There is some support for judgment as a matter of law. In Maciosek v. Blue Cross & Blue Shield United of Wisconsin, 930 F.2d 536, 541 (7th Cir.1991), the Seventh Circuit chastised an attorney who brought claims that were obviously preempted but who nevertheless did not plead any ERISA claims in the complaint:

Their decision here to file only state claims in state court, thereby ignoring ERISA, can only be seen as a strategic attempt to avoid removal to federal court. The Macioseks never sought to amend their complaint to add ERISA counts, even after their strategy failed and the case was removed to federal court. They are bound by those decisions.

930 F.2d at 540-41. Under this logic, the plaintiff is essentially held to its strategic decision to try to circumvent ERISA and federal jurisdiction.

An alternative approach, however, relies on the notice pleading motif of the Federal Rules. Although the complaint fails under the plaintiff's legal theories, it nevertheless alerts the defendant to the facts necessary to form a defense. Thus, as Judge Easterbrook has rhetorically asked, "What would be the point of amending the complaint to make explicit [ERISA claims] what the district judge has held is the only possible interpretation of the document?" Bartholet v. Reishauer A.G. (Zurich), 953 F.2d 1073, 1078 (7th Cir.1992). Thus, "[i]nstead of asking whether the complaint points to the appropriate statute, a court should ask whether relief is possible under any set of facts that could be established consistent with the allegations." Id.

It seems clear that the decision whether to move forward or to grant summary judgment is one fraught with discretionary and ultimately equitable concerns. In Jass v. Prudential Health Care Plan, Inc., the Seventh Circuit reiterated the notion that dismissal is warranted in the event of "artful pleading of an ERISA case to avoid federal jurisdiction". 88 F.3d 1482, 1491 (7th Cir.1996) The Jass court also cited Shannon v. Shannon, 965 F.2d 542, 553 (7th Cir.1992), which discussed the tension between Judge Easterbrook's Bartholet approach and the Maciosek approach, and *911 found that where counsel deliberately seeks to avoid a federal cause of action by filing only state law claims in a state court, "the case ... begs dismissal."

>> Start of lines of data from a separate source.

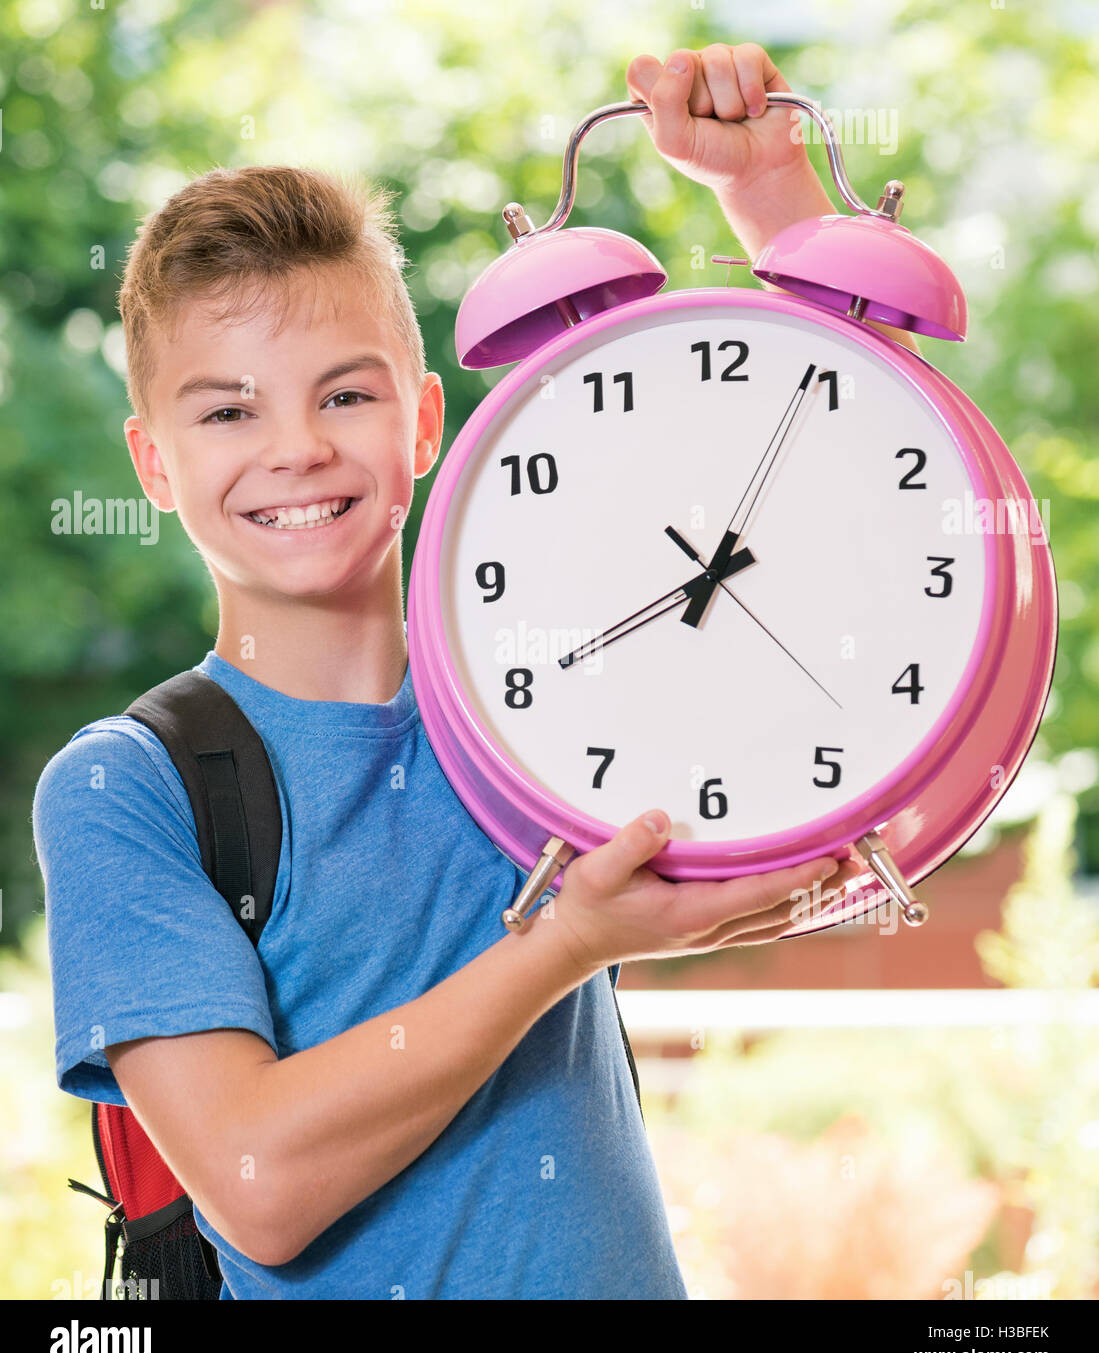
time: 8:04
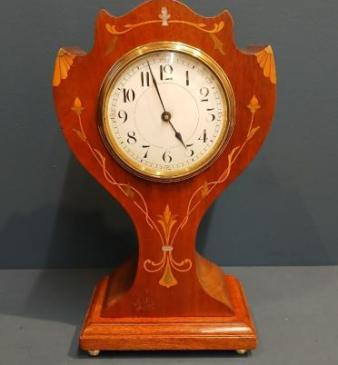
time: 4:57
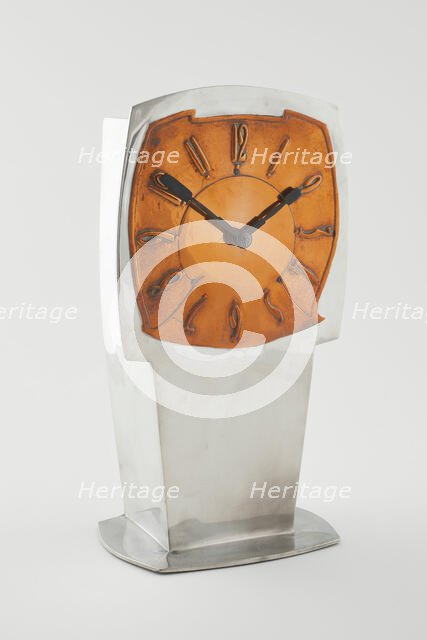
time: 1:50
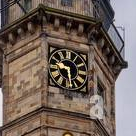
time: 9:28
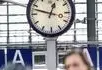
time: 12:47
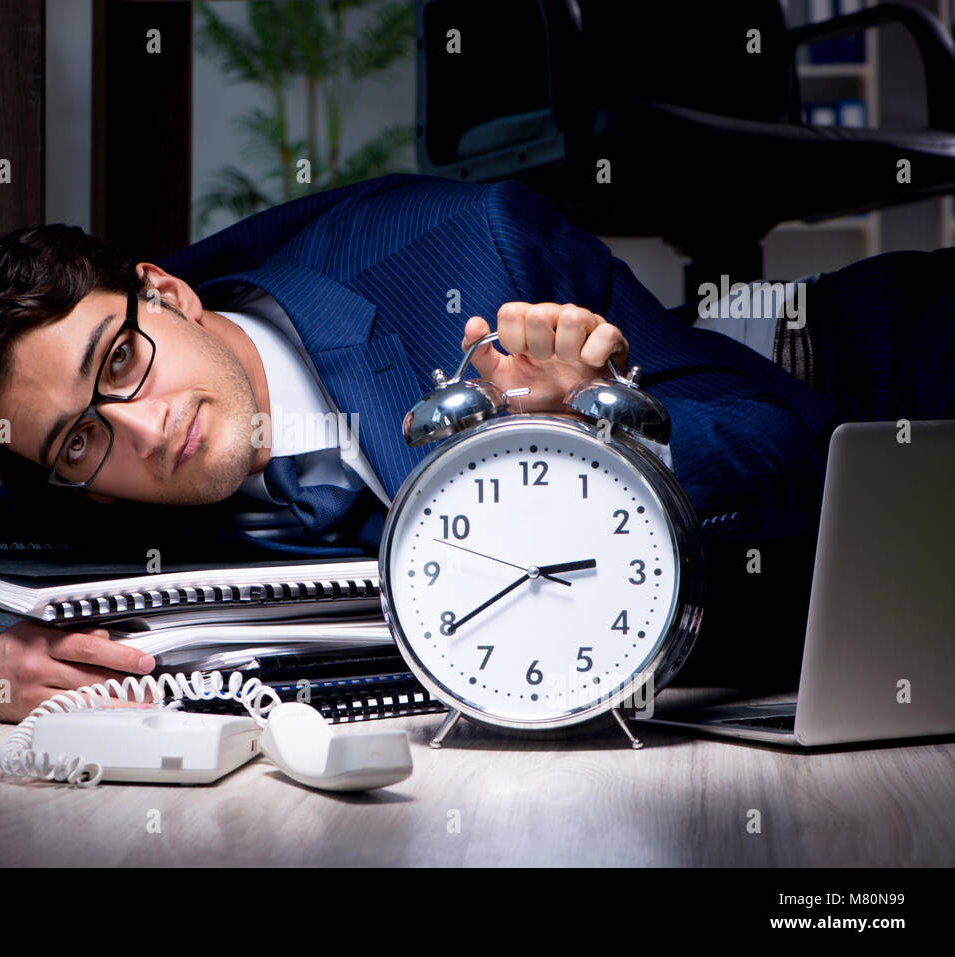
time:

Although the argument that dismissal is appropriate in this case has substantial merit in light of the cases cited above, I decline to dismiss plaintiff's case entirely at this time. It appears from the complaint that plaintiff's husband did have a valid claim for disability benefits under his employer's plan prior to his death. Thus, it follows that plaintiff may well have a claim for benefits under § 502 of ERISA. 29 U.S.C. § 1132. I see no prejudice to Continental in construing her complaint, as Judge Easterbrook suggests, to allege such a claim. While plaintiffs are sometimes forced to pay the price for pleading decisions their lawyers make, Rule 11, it seems to me, offers a more appropriate way in this case of addressing any unnecessary costs and expenses that Continental may have been forced to incur as a result of defending against plaintiff's state law claims and her effort to remand the case to state court.

IT IS THEREFORE ORDERED that plaintiff's motion to remand is DENIED.

IT IS FURTHER ORDERED that Continental's motion for summary judgment is GRANTED AND DENIED IN PART; the motion is granted as to each of the state law contract and tort claims asserted therein and denied as to a claim for benefits under 29 U.S.C. § 1132.

IT IS FURTHER ORDERED that the parties appear by telephone for a scheduling conference at 9:15 AM on November 17, 2003.

NOTES

[1] The plaintiff does not dispute that the policy comprises an ERISA plan, except to state summarily that "an insurance policy issued pursuant to a plan is not the plan itself". (Pltf. Br. in Opp. at 3.) That might be the case, but that does not follow that the claims themselves do not arise under ERISA.